The law relating to provocation in cases of this nature is in one respect peculiar. In Holmes v. Director of Public Prosecutions, (1946) A. C. 588, Viscount Simon in a speech with which Lord Porter, Lord Simonds and Lord Du Parcq concurred said (at p. $598$ ):—

"The whole doctrine relating to provocation depends on the fact that it causes, or may cause, a sudden and temporary loss of self-control whereby malice, which is the formation of an intention to kill or to inflict grievous bodily harm, is negatived. Consequently, where the provocation inspires an actual intention to kill (such as Holmes admitted in the present case), or to inflict grievous bodily harm, the doctrine that provocation may reduce murder to manslaughter seldom applies. Only one very special exception has been recognized, viz., the actual finding of a spouse in the act of adultery. This has always been treated as an exception to the general rule: Rex v. Manning. Blackstone (Commentaries) (Book IV, p. 190), justifies the exception on the ground that there could not be a greater provocation. But it has been rightly laid down that the exception cannot be extended, e.g. by Parke B. in Pearson's case, where he insisted on the condition of ocular observation. Even if Iago's insinuations against Desdemona's virtue had been true, Othello's crime was murder and nothing else."

It follows from this that the mere existence of an intention to kill or inflict grievous harm on the adulterer would not of itself deprive an accused of the defence of provocation. Nevertheless the intention must still be inspired by the sudden provocation, that is to say, by the actual finding of a spouse in the act of adultery. Sudden provocation cannot therefore be successfully pleaded if the intention has been formed beforehand and the wronged spouse has been only waiting before carrying it out for an opportunity to confirm his knowledge or suspicion of the adultery.

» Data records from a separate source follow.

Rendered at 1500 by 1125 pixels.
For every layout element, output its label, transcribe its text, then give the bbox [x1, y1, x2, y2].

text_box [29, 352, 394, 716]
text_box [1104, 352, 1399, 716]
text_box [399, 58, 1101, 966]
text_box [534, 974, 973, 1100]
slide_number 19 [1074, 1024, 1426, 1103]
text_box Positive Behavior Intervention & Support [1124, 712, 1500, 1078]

So also in cases where, even though the inteniton is inspired by the provocation, the execution of it is not the result of immediate reaction but is delayed and deliberate: it is not open to a man who coolly and with calculation postpones his attack until the adulterous pair have gone to sleep to plead that he was suddenly provoked.

In Rex v. Yafesi Nabonde, (1948) 15 E. A. C. A. 71, this Court held that when an accused is charged with the murder of his wife's paramour and it is established that he had prior knowledge of the adulterous association and was privy to a plot to catch them together, the defence of provocation by sudden knowledge is not open to him. The learned trial Judge applied this principle to the instant case on the ground that the appellant, although he may not have had actual knowledge of a prior adulterous association, had so strong a suspicion that he set a trap to catch them. We would not go so far as to say that merely watching to confirm a suspicion would of itself in every case negative sudden provocation. Every such case as this must depend largely upon its own facts. In the present case the appellant's suspicion must have hardened into a practical certainty when he saw the deceased lie down with his wife: even he had not already formed the intention to kill when he lay watching, there can be no doubt at all that he formed it before he approached the house and that his killing of the deceased was not attributable to loss of self-control but was a deliberate act of revenge and retaliation for the wrong done to him.

There are features in the case which will no doubt receive consideration in another quarter but it is clear that the learned trial Judge correctly applied the law to the facts of this case. The appellant was properly convicted of murder and this appeal must be dismissed.